A.A Ne güzelmiş!.. Sizin bir de tiyatrocu geçmişiniz var…

AHB. Evet, hayatımdaki en önemli dönemlerden biri. Tiyatro aşkım, okul yıllarında başladı, oyunculuk, yönetmenlik…

Ay: Hep savunduğum ve uygulama yaptığım bir fikir. Her kişinin alanı ne olursa olsun, mutlaka bir sanat dalı ile uğraşmasını istemek…Başarılı/sosyal olmanın şartlarından/yollarından biridir “sanat”…

A.A Ama konservatuar kökenli değilsiniz…

AHB. Şehir Tiyatrosu Konservatuarı’nda bir dönem eğitim aldım. Ama işletme mezunuyum. Şirkette bir tiyatro kulübü kurduk, pek çok arkadaşım o kulüpte profesyonel tiyatroculardan eğitim alıyorlar ve bir oyun hazırlıyorlar.
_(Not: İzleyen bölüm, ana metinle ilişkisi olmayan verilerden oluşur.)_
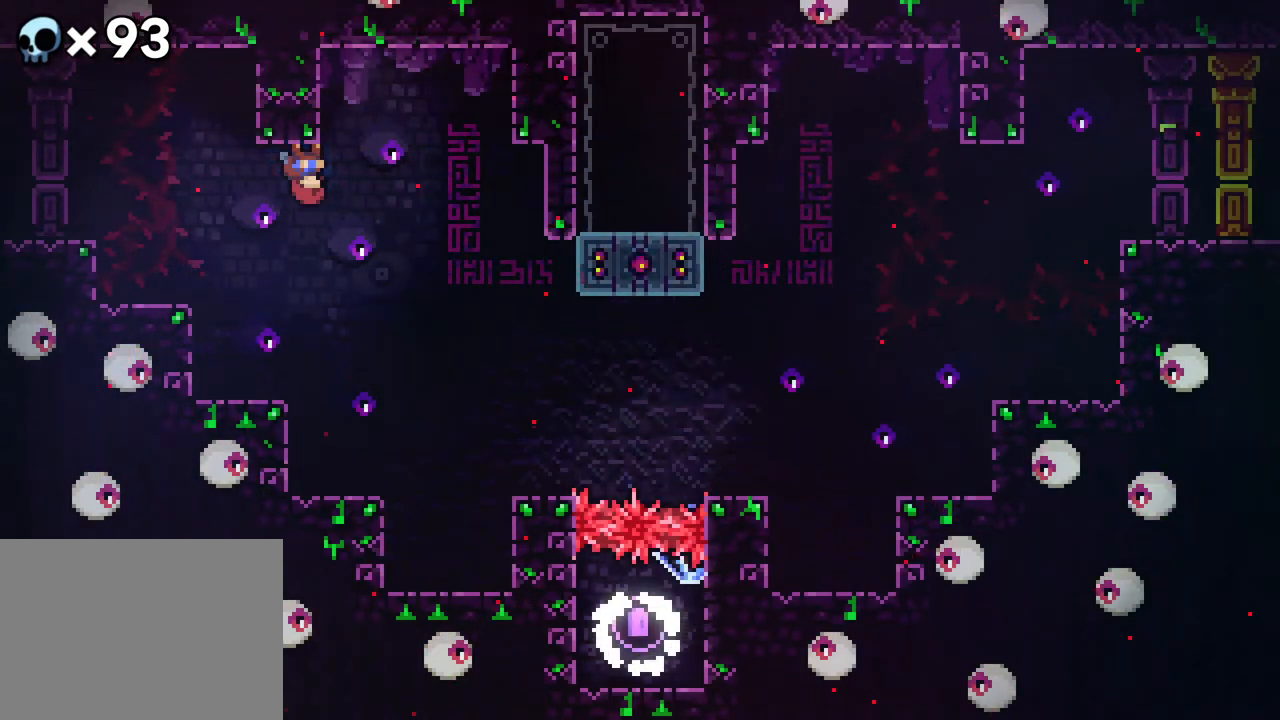
{"buttons": [], "events": []}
Önümüzdeki dönem ben de ya bir rol üsteleneceğim ya da bir oyunu sahneye koyacağım.

Ay: Özel şirketlerin çalışanları arasından, amatör ve profesyonel bir topluluk, orkestra, grup, takım kurması, desteklemesi ne kadar güzel olur…ve, genel müdürlerin, ceoların asık suratlı, ciddi olmaları gibi bir düşünce artık geride kalmadı mı? Ortama göre davranmak, insanlarımızın sık sık dile getirdiği “ölü evinde ağlamak, düğün evinde oynamak” gibi…

A.A Sizi tanımlayan sıfatlar sizce neler?

AHB. Şişman! (Kahkahalar) Özgüvenli, sosyal. Beni hiç tanımadığım bir ortama bırakıp gidin, mutlaka bir şey bulurum, gelişirim, geliştiririm.

Ay: Üretim için şart, durmamak, çalışmak, öğrenmek, uygulamak…

A.A Maşallah, çok da alçakgönüllüsünüz! Ama bazı insanların egosu insanı rahatsız eder, sizinki etmiyor…

AHB. Hani bazı kasıntı tipler vardır, sağdan sola beş saatte dönerler, ben onlardan değilim. Becerebildiğim kadarıyla, egomun baskısından kurtulabiliyorum.

Ay: Güzel bir söz. Egolardan kurtulmak, kasmamak, kendinde olmayanı var gibi gösterip komik olmamak…

A.A Hayatınızı ne kadar doğaçlama, ne kadar planlı yaşıyorsunuz?

AHB. Çok planlı. Zaten başka şansım yok. Önümüzdeki 6 aylık programım belli. 17 Ocak’ta nerede olacağımı biliyorum, ne yazık ki hiç sürpriz yok…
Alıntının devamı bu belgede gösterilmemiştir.